[Saved entries]
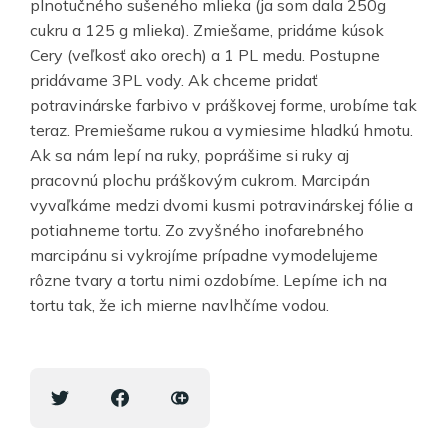
plnotučného sušeného mlieka (ja som dala 250g
cukru a 125 g mlieka). Zmiešame, pridáme kúsok
Cery (veľkosť ako orech) a 1 PL medu. Postupne
pridávame 3PL vody. Ak chceme pridať
potravinárske farbivo v práškovej forme, urobíme tak
teraz. Premiešame rukou a vymiesime hladkú hmotu.
Ak sa nám lepí na ruky, poprášime si ruky aj
pracovnú plochu práškovým cukrom. Marcipán
vyvaľkáme medzi dvomi kusmi potravinárskej fólie a
potiahneme tortu. Zo zvyšného inofarebného
marcipánu si vykrojíme prípadne vymodelujeme
rôzne tvary a tortu nimi ozdobíme. Lepíme ich na
tortu tak, že ich mierne navlhčíme vodou.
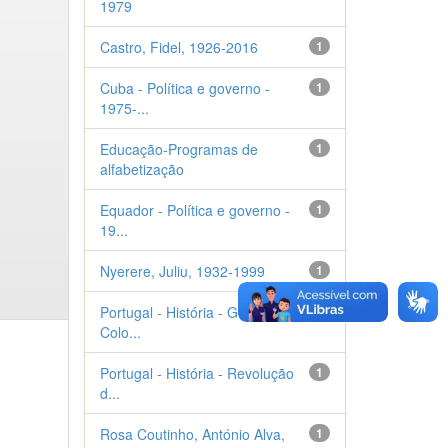
1979
Castro, Fidel, 1926-2016
1
Cuba - Política e governo -
1
1975-...
Educação-Programas de
1
alfabetização
Equador - Política e governo -
1
19...
Nyerere, Juliu, 1932-1999
1
Portugal - História - Guerra
1
Colo...
Portugal - História - Revolução
1
d...
Rosa Coutinho, António Alva,
1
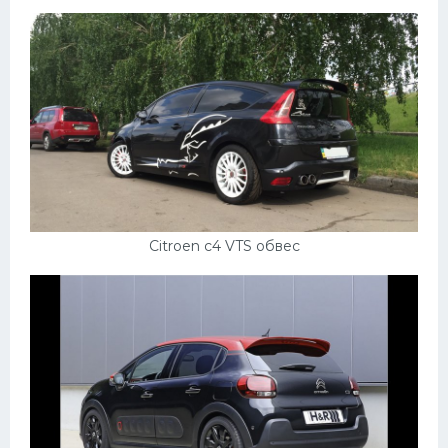
Citroen c4 VTS обвес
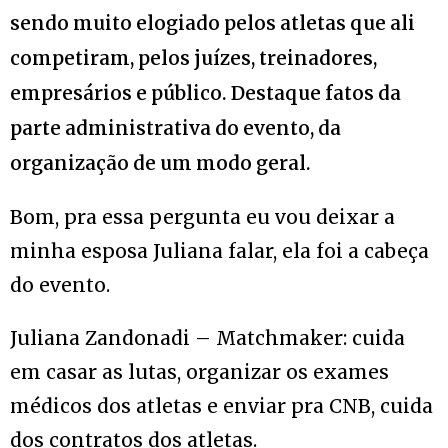
sendo muito elogiado pelos atletas que ali
competiram, pelos juízes, treinadores,
empresários e público. Destaque fatos da
parte administrativa do evento, da
organização de um modo geral.
Bom, pra essa pergunta eu vou deixar a
minha esposa Juliana falar, ela foi a cabeça
do evento.
Juliana Zandonadi – Matchmaker: cuida
em casar as lutas, organizar os exames
médicos dos atletas e enviar pra CNB, cuida
dos contratos dos atletas.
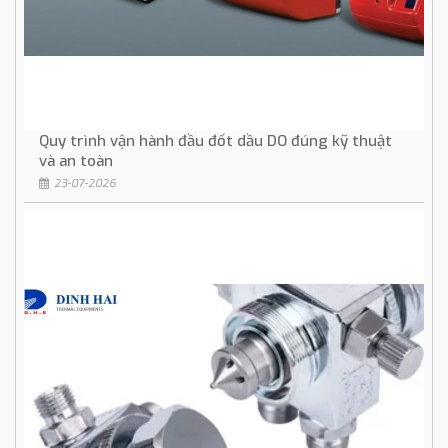
Quy trình vận hành đầu đốt dầu DO đúng kỹ thuật
và an toàn
23-07-2026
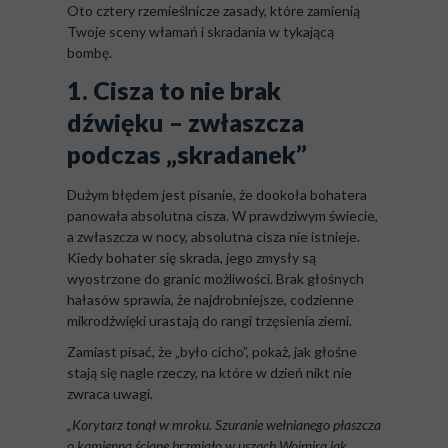
Oto cztery rzemieślnicze zasady, które zamienią
Twoje sceny włamań i skradania w tykającą
bombę.
1. Cisza to nie brak
dźwięku – zwłaszcza
podczas „skradanek”
Dużym błędem jest pisanie, że dookoła bohatera
panowała absolutna cisza. W prawdziwym świecie,
a zwłaszcza w nocy, absolutna cisza nie istnieje.
Kiedy bohater się skrada, jego zmysły są
wyostrzone do granic możliwości. Brak głośnych
hałasów sprawia, że najdrobniejsze, codzienne
mikrodźwięki urastają do rangi trzęsienia ziemi.
Zamiast pisać, że „było cicho”, pokaż, jak głośne
stają się nagle rzeczy, na które w dzień nikt nie
zwraca uwagi.
„Korytarz tonął w mroku. Szuranie wełnianego płaszcza
o kamienną ścianę brzmiało w uszach Wojmira jak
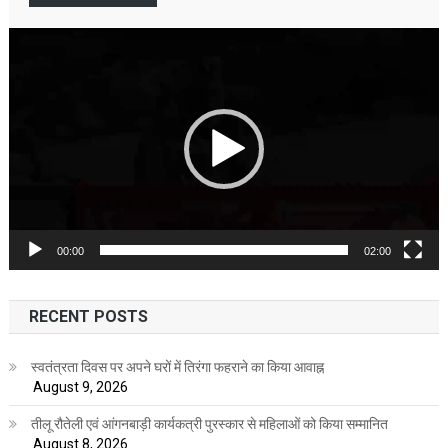
Video
Player
00:00
02:00
RECENT POSTS
स्वतंत्रता दिवस पर अपने घरों में तिरंगा फहराने का किया आवाह्न
August 9, 2026
तीलू रौतेली एवं आंगनबाड़ी कार्यकत्री पुरस्कार से महिलाओं को किया सम्मानित
August 8, 2026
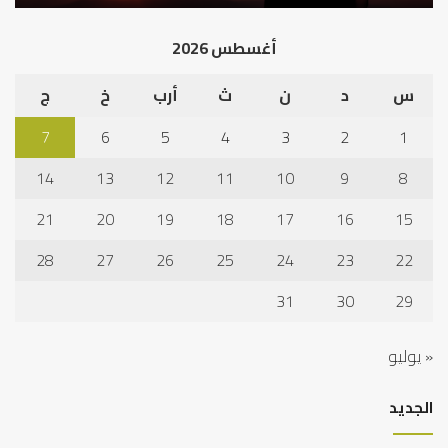
أد
الخ
أغسطس 2026
س
د
ن
ث
أرب
خ
ج
7
6
5
4
3
2
1
14
13
12
11
10
9
8
21
20
19
18
17
16
15
28
27
26
25
24
23
22
31
30
29
« يوليو
الجديد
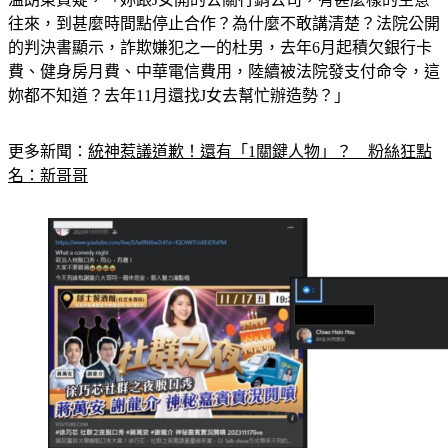
往來，到甚麼時間點停止合作？為什麼不敢講清楚？法院公開
的判決書顯示，詐欺嫌犯之一的杜男，去年6月起積欠銀行卡
費、健身房月費、中華電信費用，陸續被法院發支付命令，這
妳都不知道？去年11月還找J女去幫忙辦造勢？」
更多新聞：
統神惹議道歉！還有「1關鍵人物」？　粉絲狂點
名：新哥哥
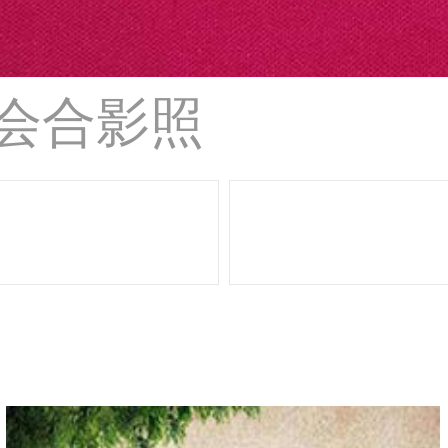
聚会合影照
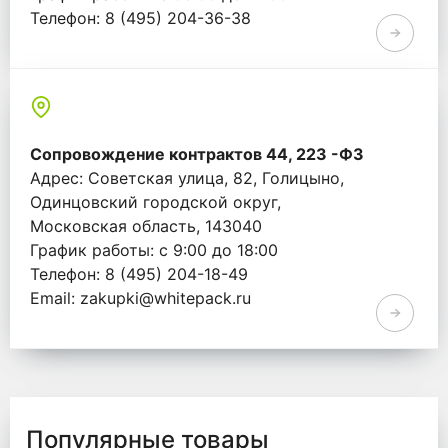
Телефон: 8 (495) 204-36-38
Email: info@whitepack.ru
Сопровождение контрактов 44, 223 -ФЗ
Адрес: Советская улица, 82, Голицыно,
Одинцовский городской округ,
Московская область, 143040
График работы: с 9:00 до 18:00
Телефон: 8 (495) 204-18-49
Email: zakupki@whitepack.ru
Популярные товары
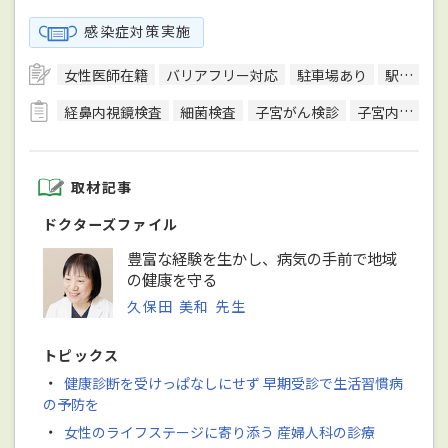
感染症対策実施
女性医師在籍
バリアフリー対応
駐車場あり
駅徒歩5分圏内
経鼻内視鏡検査
細菌検査
子宮がん検診
子宮内膜組織検査
取材記事
ドクターズファイル
豊富な経験を生かし、病気の手前で地域
の健康を守る
久保田 美和 先生
トピックス
・
健康診断を受けっぱなしにせず 早期受診で生活習慣病
の予防を
・
女性のライフステージに寄り添う 産婦人科の診療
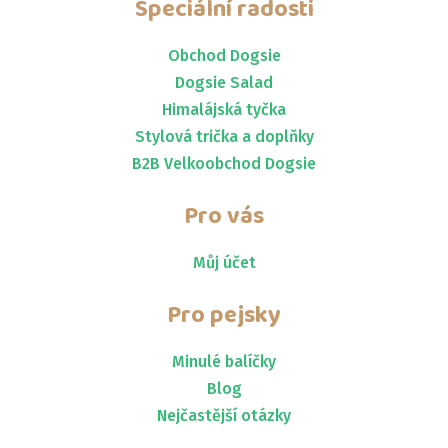
Speciální radosti
Obchod Dogsie
Dogsie Salad
Himalájská tyčka
Stylová trička a doplňky
B2B Velkoobchod Dogsie
Pro vás
Můj účet
Pro pejsky
Minulé balíčky
Blog
Nejčastější otázky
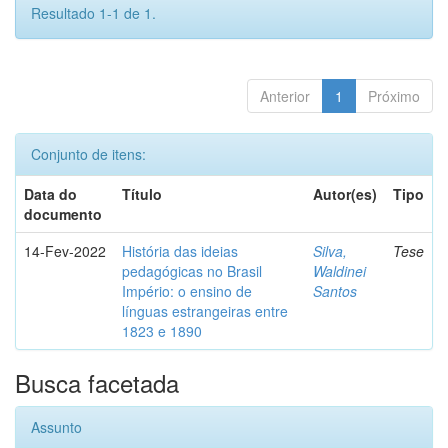
Resultado 1-1 de 1.
Anterior
1
Próximo
Conjunto de itens:
Data do
Título
Autor(es)
Tipo
documento
14-Fev-2022
História das ideias
Silva,
Tese
pedagógicas no Brasil
Waldinei
Império: o ensino de
Santos
línguas estrangeiras entre
1823 e 1890
Busca facetada
Assunto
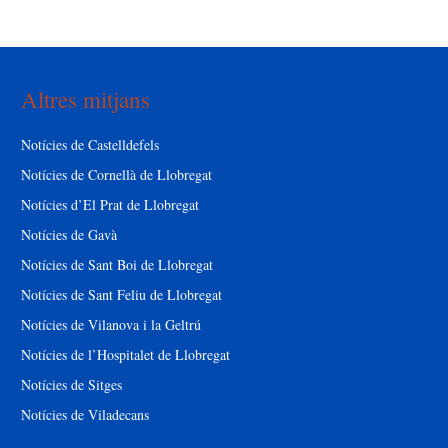
Altres mitjans
Notícies de Castelldefels
Notícies de Cornellà de Llobregat
Notícies d’El Prat de Llobregat
Notícies de Gavà
Notícies de Sant Boi de Llobregat
Notícies de Sant Feliu de Llobregat
Notícies de Vilanova i la Geltrú
Notícies de l’Hospitalet de Llobregat
Notícies de Sitges
Notícies de Viladecans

Problem statement =>
What you should produce is an exact copy of the records, with the pictures left out.

Response =>
plnotučného sušeného mlieka (ja som dala 250g
cukru a 125 g mlieka). Zmiešame, pridáme kúsok
Cery (veľkosť ako orech) a 1 PL medu. Postupne
pridávame 3PL vody. Ak chceme pridať
potravinárske farbivo v práškovej forme, urobíme tak
teraz. Premiešame rukou a vymiesime hladkú hmotu.
Ak sa nám lepí na ruky, poprášime si ruky aj
pracovnú plochu práškovým cukrom. Marcipán
vyvaľkáme medzi dvomi kusmi potravinárskej fólie a
potiahneme tortu. Zo zvyšného inofarebného
marcipánu si vykrojíme prípadne vymodelujeme
rôzne tvary a tortu nimi ozdobíme. Lepíme ich na
tortu tak, že ich mierne navlhčíme vodou.
1979
Castro, Fidel, 1926-2016
1
Cuba - Política e governo -
1
1975-...
Educação-Programas de
1
alfabetização
Equador - Política e governo -
1
19...
Nyerere, Juliu, 1932-1999
1
Portugal - História - Guerra
1
Colo...
Portugal - História - Revolução
1
d...
Rosa Coutinho, António Alva,
1
Citroen c4 VTS обвес
sendo muito elogiado pelos atletas que ali
competiram, pelos juízes, treinadores,
empresários e público. Destaque fatos da
parte administrativa do evento, da
organização de um modo geral.
Bom, pra essa pergunta eu vou deixar a
minha esposa Juliana falar, ela foi a cabeça
do evento.
Juliana Zandonadi – Matchmaker: cuida
em casar as lutas, organizar os exames
médicos dos atletas e enviar pra CNB, cuida
dos contratos dos atletas.
Quy trình vận hành đầu đốt dầu DO đúng kỹ thuật
và an toàn
23-07-2026
Oto cztery rzemieślnicze zasady, które zamienią
Twoje sceny włamań i skradania w tykającą
bombę.
1. Cisza to nie brak
dźwięku – zwłaszcza
podczas „skradanek”
Dużym błędem jest pisanie, że dookoła bohatera
panowała absolutna cisza. W prawdziwym świecie,
a zwłaszcza w nocy, absolutna cisza nie istnieje.
Kiedy bohater się skrada, jego zmysły są
wyostrzone do granic możliwości. Brak głośnych
hałasów sprawia, że najdrobniejsze, codzienne
mikrodźwięki urastają do rangi trzęsienia ziemi.
Zamiast pisać, że „było cicho”, pokaż, jak głośne
stają się nagle rzeczy, na które w dzień nikt nie
zwraca uwagi.
„Korytarz tonął w mroku. Szuranie wełnianego płaszcza
o kamienną ścianę brzmiało w uszach Wojmira jak
Video
Player
00:00
02:00
RECENT POSTS
स्वतंत्रता दिवस पर अपने घरों में तिरंगा फहराने का किया आवाह्न
August 9, 2026
तीलू रौतेली एवं आंगनबाड़ी कार्यकत्री पुरस्कार से महिलाओं को किया सम्मानित
August 8, 2026
أد
الخ
أغسطس 2026
س
د
ن
ث
أرب
خ
ج
7
6
5
4
3
2
1
14
13
12
11
10
9
8
21
20
19
18
17
16
15
28
27
26
25
24
23
22
31
30
29
« يوليو
الجديد
往來，到甚麼時間點停止合作？為什麼不敢講清楚？法院公開
的判決書顯示，詐欺嫌犯之一的杜男，去年6月起積欠銀行卡
費、健身房月費、中華電信費用，陸續被法院發支付命令，這
妳都不知道？去年11月還找J女去幫忙辦造勢？」
更多新聞：
統神惹議道歉！還有「1關鍵人物」？　粉絲狂點
名：新哥哥
聚会合影照
Телефон: 8 (495) 204-36-38
Email: info@whitepack.ru
Сопровождение контрактов 44, 223 -ФЗ
Адрес: Советская улица, 82, Голицыно,
Одинцовский городской округ,
Московская область, 143040
График работы: с 9:00 до 18:00
Телефон: 8 (495) 204-18-49
Email: zakupki@whitepack.ru
Популярные товары
感染症対策実施
女性医師在籍
バリアフリー対応
駐車場あり
駅徒歩5分圏内
経鼻内視鏡検査
細菌検査
子宮がん検診
子宮内膜組織検査
取材記事
ドクターズファイル
豊富な経験を生かし、病気の手前で地域
の健康を守る
久保田 美和 先生
トピックス
・
健康診断を受けっぱなしにせず 早期受診で生活習慣病
の予防を
・
女性のライフステージに寄り添う 産婦人科の診療
Speciální radosti
Obchod Dogsie
Dogsie Salad
Himalájská tyčka
Stylová trička a doplňky
B2B Velkoobchod Dogsie
Pro vás
Můj účet
Pro pejsky
Minulé balíčky
Blog
Nejčastější otázky
Resultado 1-1 de 1.
Anterior
1
Próximo
Conjunto de itens:
Data do
Título
Autor(es)
Tipo
documento
14-Fev-2022
História das ideias
Silva,
Tese
pedagógicas no Brasil
Waldinei
Império: o ensino de
Santos
línguas estrangeiras entre
1823 e 1890
Busca facetada
Assunto
Altres mitjans
Notícies de Castelldefels
Notícies de Cornellà de Llobregat
Notícies d’El Prat de Llobregat
Notícies de Gavà
Notícies de Sant Boi de Llobregat
Notícies de Sant Feliu de Llobregat
Notícies de Vilanova i la Geltrú
Notícies de l’Hospitalet de Llobregat
Notícies de Sitges
Notícies de Viladecans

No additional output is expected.